Which lines in the items below contain the word "kurzweilig" with matching case? Copy out each of those lines in full.

- Material for this task
◇ ◇ ◇ ◇ ◇
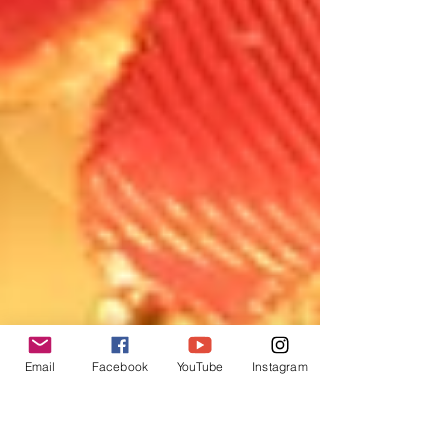
Email
Facebook
YouTube
Instagram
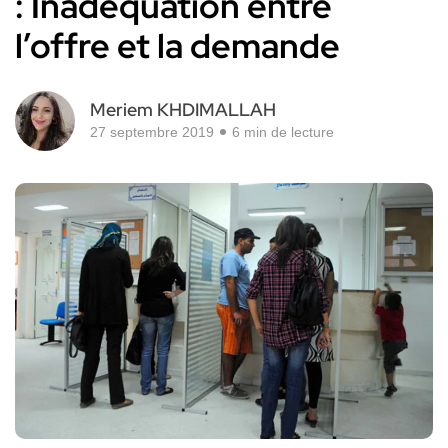
: Inadéquation entre
l’offre et la demande
Meriem KHDIMALLAH
27 septembre 2019
6 min de lecture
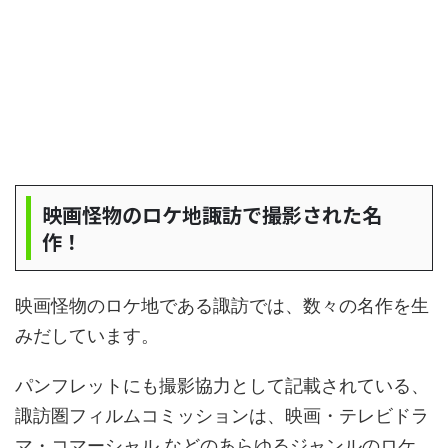
映画怪物のロケ地諏訪で撮影された名
作！
映画怪物のロケ地である諏訪では、数々の名作を生
みだしています。
パンフレットにも撮影協力として記載されている、
諏訪圏フィルムコミッションは、映画・テレビドラ
マ・コマーシャル などのあらゆるジャンルのロケ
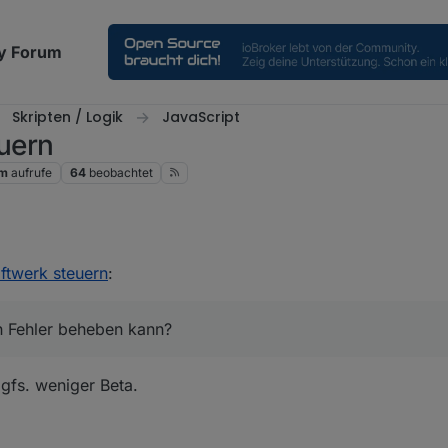
y Forum
Skripten / Logik
JavaScript
uern
1m
aufrufe
64
beobachtet
twerk steuern
:
 Fehler beheben kann?
ggfs. weniger Beta.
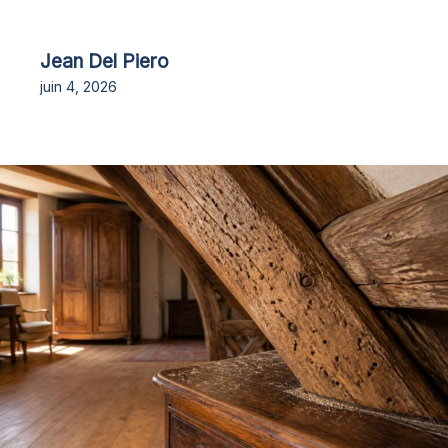
Jean Del Piero
juin 4, 2026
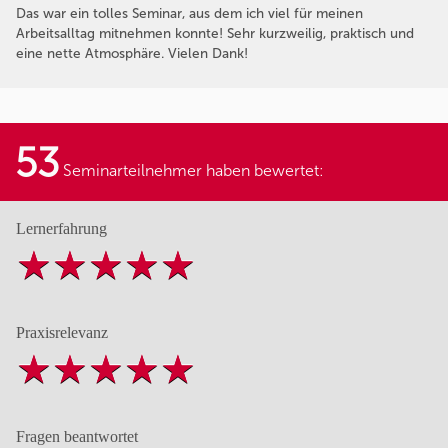
Das war ein tolles Seminar, aus dem ich viel für meinen
Arbeitsalltag mitnehmen konnte! Sehr kurzweilig, praktisch und
eine nette Atmosphäre. Vielen Dank!
53
Seminarteilnehmer haben bewertet:
Lernerfahrung
Praxisrelevanz
Fragen beantwortet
◇ ◇ ◇ ◇ ◇
- Result below
Arbeitsalltag mitnehmen konnte! Sehr kurzweilig, praktisch und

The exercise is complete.